Tuesday, September 15, 2015
Traveling with Postcards
We take a break from my boring life to travel to exotic places and times via old postcards! Some of you may know I casually collect postcards when I come across them in antique or junk stores. Here are some from my collection.
First, one of my favorites -- a "Mohammedan mosque" in Colombo, Ceylon. There's no date on this card, but I don't see any cars, and just one lone rickshaw. I'm guessing it's from the early 1900s.
A view of the Pont des Artes, in Paris, mailed in January 1963 by "Tante Georgette" to wish "Michael et Eric" a belated Happy New Year.
The Noah's Ark Bar on board the S.S. Shalom, from the Israel Navigation Co.
A view of the Moorestown Mall in New Jersey, "showing some of the pleasant indoor decor and landscaping that abounds throughout the entire center, inviting year-round leisurely shopping pleasure."
An "Arab dhow on Lake Nyasa," mailed in 1963 from Rhodesia & Nyasaland. "Dear Loretta -- Many thanks for your 'God speed' wishes.
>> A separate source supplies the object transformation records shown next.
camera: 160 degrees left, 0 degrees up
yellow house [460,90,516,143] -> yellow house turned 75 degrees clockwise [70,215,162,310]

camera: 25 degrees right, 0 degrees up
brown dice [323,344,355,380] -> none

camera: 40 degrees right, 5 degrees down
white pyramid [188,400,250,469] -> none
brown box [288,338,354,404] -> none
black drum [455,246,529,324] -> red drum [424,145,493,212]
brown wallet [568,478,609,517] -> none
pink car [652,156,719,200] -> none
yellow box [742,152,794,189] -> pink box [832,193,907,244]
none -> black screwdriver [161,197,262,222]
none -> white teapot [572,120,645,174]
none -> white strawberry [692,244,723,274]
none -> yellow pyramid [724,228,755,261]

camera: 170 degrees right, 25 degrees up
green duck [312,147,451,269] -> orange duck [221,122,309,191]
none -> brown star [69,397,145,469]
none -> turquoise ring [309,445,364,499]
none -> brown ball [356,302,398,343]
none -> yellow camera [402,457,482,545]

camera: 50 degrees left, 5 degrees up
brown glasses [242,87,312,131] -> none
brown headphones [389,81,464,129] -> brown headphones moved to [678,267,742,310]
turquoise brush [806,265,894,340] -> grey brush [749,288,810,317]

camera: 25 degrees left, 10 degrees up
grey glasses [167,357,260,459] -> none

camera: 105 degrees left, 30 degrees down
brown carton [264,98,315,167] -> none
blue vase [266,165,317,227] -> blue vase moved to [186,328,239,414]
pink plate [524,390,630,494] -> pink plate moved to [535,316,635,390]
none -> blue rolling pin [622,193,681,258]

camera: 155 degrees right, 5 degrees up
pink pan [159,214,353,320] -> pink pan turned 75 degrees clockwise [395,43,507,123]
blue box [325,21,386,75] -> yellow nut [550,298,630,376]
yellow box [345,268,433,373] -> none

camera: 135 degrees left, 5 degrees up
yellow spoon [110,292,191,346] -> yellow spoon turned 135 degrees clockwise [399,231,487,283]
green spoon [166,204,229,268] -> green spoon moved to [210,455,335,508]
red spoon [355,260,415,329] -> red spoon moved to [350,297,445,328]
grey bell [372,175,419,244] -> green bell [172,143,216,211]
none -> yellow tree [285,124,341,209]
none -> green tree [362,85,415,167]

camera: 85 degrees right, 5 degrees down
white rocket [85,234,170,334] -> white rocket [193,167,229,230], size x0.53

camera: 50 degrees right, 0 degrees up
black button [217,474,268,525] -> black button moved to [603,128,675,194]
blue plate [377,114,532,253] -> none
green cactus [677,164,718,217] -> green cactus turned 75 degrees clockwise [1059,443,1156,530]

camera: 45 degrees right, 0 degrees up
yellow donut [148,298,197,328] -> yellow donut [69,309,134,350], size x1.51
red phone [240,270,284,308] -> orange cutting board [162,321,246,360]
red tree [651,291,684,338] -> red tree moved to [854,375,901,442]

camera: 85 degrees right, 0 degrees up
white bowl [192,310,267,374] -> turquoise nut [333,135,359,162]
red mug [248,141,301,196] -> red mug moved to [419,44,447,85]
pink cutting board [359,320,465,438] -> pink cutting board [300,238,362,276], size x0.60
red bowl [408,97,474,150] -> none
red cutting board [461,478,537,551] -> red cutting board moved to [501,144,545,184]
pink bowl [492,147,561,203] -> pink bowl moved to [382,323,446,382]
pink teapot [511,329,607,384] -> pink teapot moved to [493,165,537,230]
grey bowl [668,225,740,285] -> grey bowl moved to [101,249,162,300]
We are edified by all the work these sisters (Daughters of Wisdom) can get into one day. My English class of 20 girls has no behavior problems. They're all so anxious to learn. Warm days and cool nights. We are fortunate. Best to you and Marguerite. -- Kay & G. Price"
A somewhat surreal distant view of Chartres Cathedral, probably from the 1940s or early '50s.
And finally, the Egyptian Mosque in Khartoum, Sudan. Again, there's no date, but I'm thinking 1950s.
What do all these places look like now? Well, I've been to the Pont des Artes and it has a nicer railing, especially now that they've removed all those hideous padlocks. I did some Googling and the Egyptian mosque in Khartoum looks pretty much the same. The mosque in Ceylon -- now Sri Lanka -- looks a lot more urban. The Moorestown Mall is still in business but obviously has been renovated and modernized.
And according to Wikipedia, the S.S. Shalom had a long life as a cruise ship under a number of names before sinking off South Africa in 2001 while on its way to be scrapped. So the Noah's Ark Bar, at the very least, is no more.